Des policiers municipaux non armés pour « sécuriser » des établissements scolaires : c’est l’expérimentation, inédite en France, lancée à Nice lundi dans trois écoles.

20 Minutes est allée directement sur place interroger les parents d’élèves, après une première journée de test, mais vous a également demandé ce que vous pensez de cette initiative.

Et notre appel à témoignages a fait émerger des avis bien tranchés. Si Glonck voit dans ce dispositif, « un constat d’échec de notre société », un autre lecteur le valide et aimerait qu’il soit étendu aux « collèges et lycées », partout où « il peut y avoir des attentats ».

« La police à l’école, c’est de la prévention »

Véronique, qui se présente comme une « directrice d’école », parle aussi « d’une excellente idée ». « Je dois m’occuper de la sécurité de mon établissement, gérer ma classe et effectuer un grand nombre de tâches administratives. L’aide d’un policier municipal me serait précieuse », dit-elle.

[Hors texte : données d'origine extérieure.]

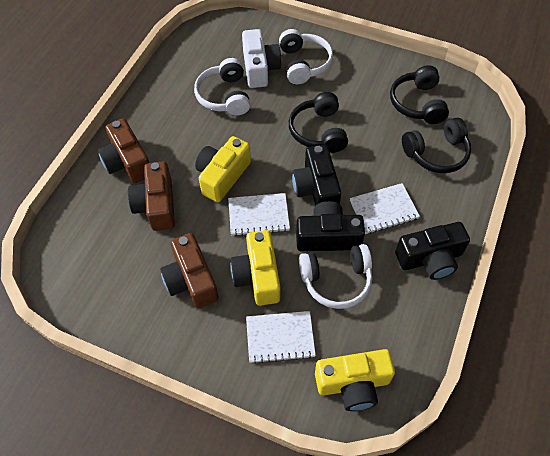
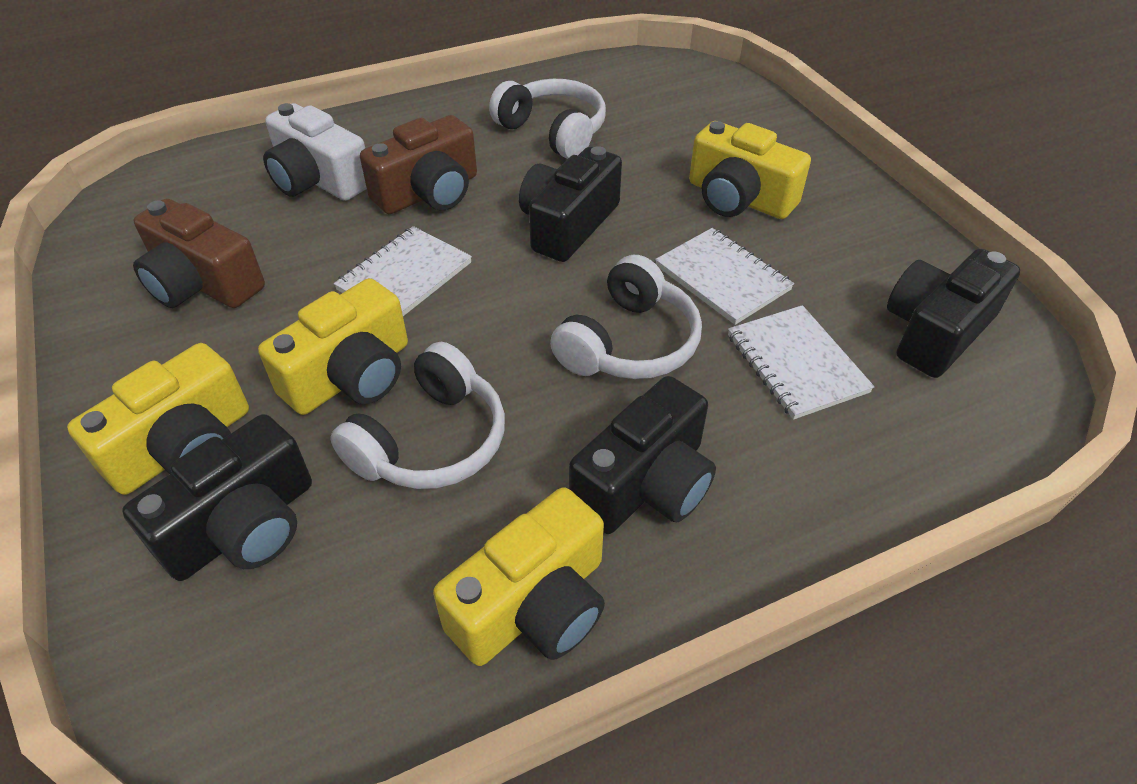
black camera: [292,145,341,206] [296,201,365,251] [395,222,470,280] = 3 -> [122,414,312,581] [519,146,622,262] [569,376,716,534] [887,249,1020,378] = 4
black headphones: [289,92,348,153] [390,65,449,124] [402,118,471,173] = 3 -> none = 0
brown camera: [98,119,149,183] [128,161,175,231] [160,233,219,308] = 3 -> [133,199,265,308] [360,115,477,214] = 2
yellow camera: [195,136,251,202] [230,230,280,306] [315,349,395,411] = 3 -> [67,343,249,495] [258,278,408,415] [433,487,605,666] [689,121,811,219] = 4

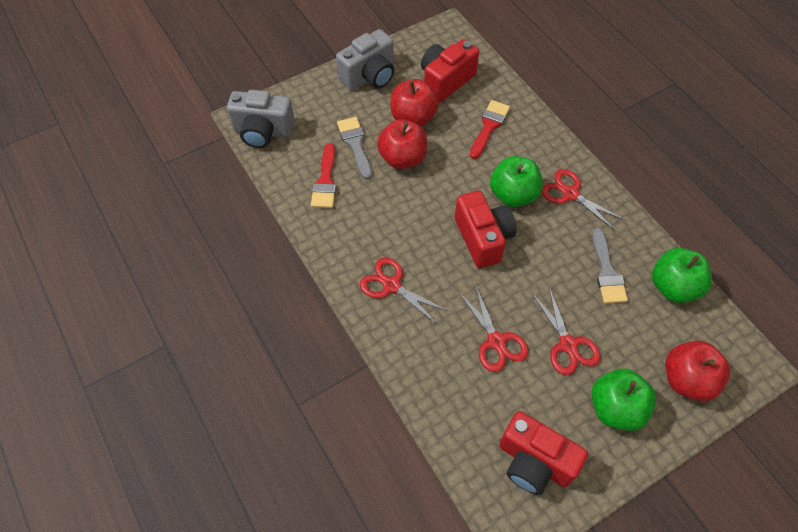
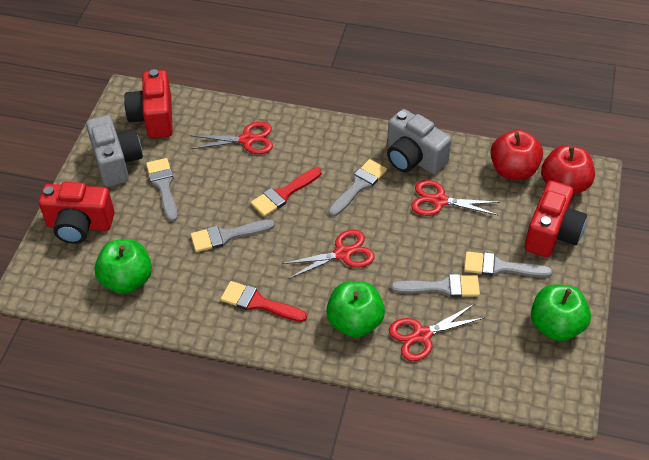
grey brush: [337,117,372,179] [592,228,628,304] = 2 -> [146,158,178,222] [191,219,275,252] [328,159,387,216] [391,274,480,298] [464,251,552,277] = 5
red apple: [377,119,427,169] [390,79,439,126] [666,340,730,401] = 3 -> [490,130,543,180] [541,145,595,195] = 2

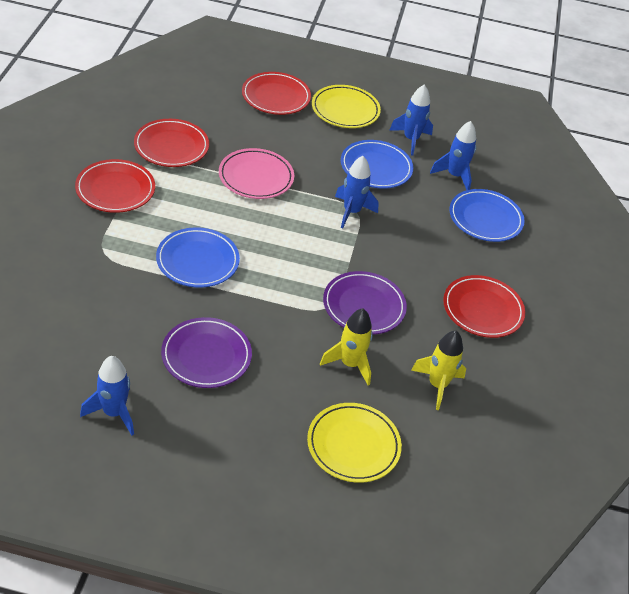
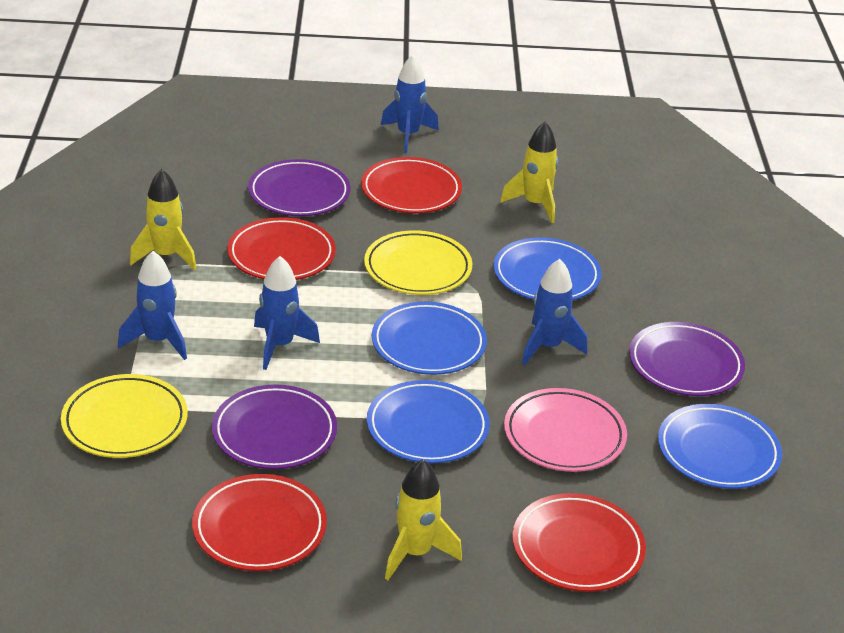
blue plate: [156,227,240,288] [341,140,413,189] [450,189,525,242] = 3 -> [367,380,490,463] [372,302,487,375] [494,237,602,300] [658,404,782,489] = 4
purple plate: [161,317,252,388] [323,271,407,335] = 2 -> [212,384,337,469] [248,159,351,216] [629,322,745,396] = 3
yellow rocket: [320,308,373,386] [411,331,466,410] = 2 -> [130,169,197,271] [385,459,462,580] [500,122,558,223] = 3

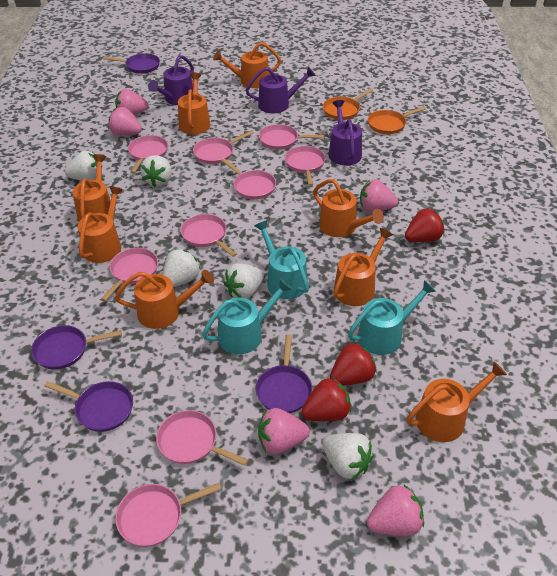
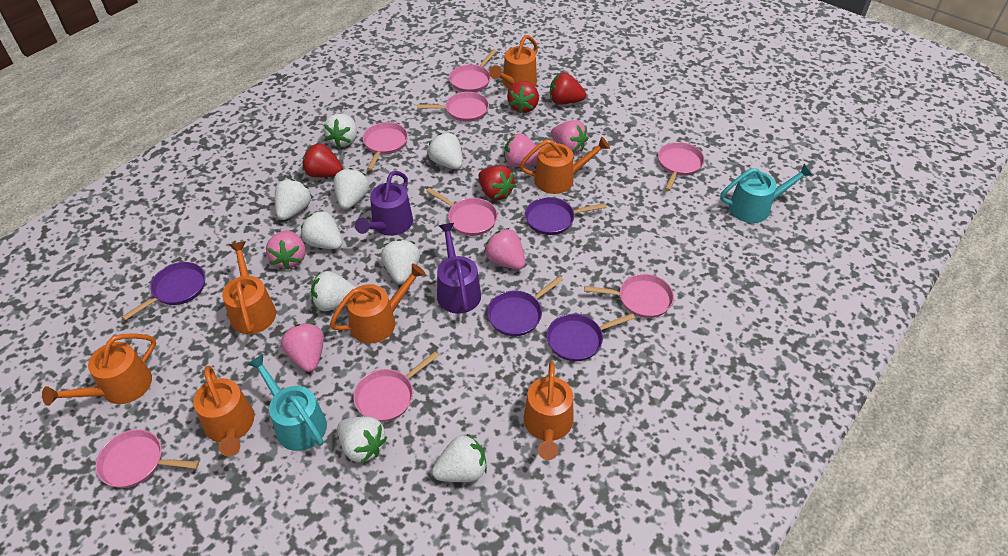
orange pan: [323,88,373,120] [368,106,426,134] = 2 -> none = 0
orange watering can: [73,154,111,222] [78,186,123,263] [115,270,214,329] [178,73,211,134] [213,42,281,88] [313,179,384,237] [333,228,393,306] [406,361,507,442] = 8 -> [42,333,156,406] [193,366,254,456] [222,242,276,334] [330,263,425,343] [489,35,538,89] [520,137,610,194] [524,361,573,460] = 7
pink pan: [101,248,158,302] [115,483,221,547] [128,135,168,174] [156,410,249,466] [181,214,237,257] [193,130,253,164] [221,158,276,199] [259,124,324,150] [285,146,326,186] = 9 -> [96,429,199,488] [353,352,439,422] [363,122,408,171] [417,92,489,122] [426,188,498,236] [449,49,497,92] [584,274,674,318] [658,142,705,191] = 8
purple watering can: [148,55,194,105] [246,67,316,113] [328,100,362,165] = 3 -> [355,171,413,236] [437,223,481,314] = 2
red strawberry: [301,377,351,421] [330,342,377,386] [405,208,444,242] = 3 -> [302,143,343,177] [479,165,516,200] [507,81,539,114] [550,73,586,105] = 4
turquoise watering can: [202,278,292,354] [254,220,309,299] [348,280,436,355] = 3 -> [247,354,327,451] [720,164,813,223] = 2
white strawberry: [65,151,97,181] [140,155,172,187] [163,249,201,287] [223,263,264,299] [322,433,374,479] = 5 -> [275,179,312,220] [301,210,343,249] [311,271,356,311] [324,114,357,147] [334,168,369,209] [337,417,387,463] [381,239,420,284] [428,132,463,169] [432,434,487,482] = 9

Laurent, « éducateur en prévention spécialisée dans le Nord-Est de la France », trouve également que « cette initiative est frappée du sceau du bon sens ». Il évoque « l’exemple du Canada, où dès le collège, la police et l’éducation spécialisée présents au sein de l’établissement permettent de sécuriser élèves et enseignants ». Pour lui, « la police à l’école ce n’est pas de la répression, c’est de la prévention ».

« Des mesures populistes »

« Pourquoi cultiver cette politique de la peur ? », interroge au contraire Claudie. « Ce qui est arrivé à Nice [l’attentat du 14 juillet 2016] est atroce, bien sûr, mais se servir de ce malheur pour instaurer des mesures populistes est tout autant prometteur d’atrocité », avance-t-elle aussi.

« La police nationale ou municipale n’a rien à faire dans les établissements scolaires sauf sur appel de leurs responsables et uniquement en cas d’urgence », peste également Bruno. « L’école doit rester un territoire neutre et ne doit pas servir de soutien "politique" aux édiles locaux, dit-il. Le plus choquant : que des enseignants aient pu accepter. »

« Non armés, ils ne sont que des cibles prioritaires pour terroristes »

Voulu par le maire de Nice Christian Estrosi, le dispositif est soumis à l’acceptation des établissements scolaires, selon la mairie. Avant de pouvoir être expérimenté, il a aussi dû obtenir l’aval du ministre de l’Education nationale, qui a donné son feu vert si et seulement si les agents n’étaient pas armés.

Justement, selon Goliath, « quel intérêt ? ». « Ils ne portent pas d’arme, donc ne servent à rien en cas d’attaque », tranche ce lecteur. Pareil pour Philippe : « des policiers municipaux dans les écoles oui, mais non armés, ils ne sont que des cibles prioritaires pour terroristes. C’est juste délirant », estime-t-il.

La ville de Nice a prévu de mener son test dans trois écoles jusqu’à la fin de l’année scolaire. Si l’expérimentation s’avérait concluante, l’initiative serait étendue aux 160 autres écoles de la commune.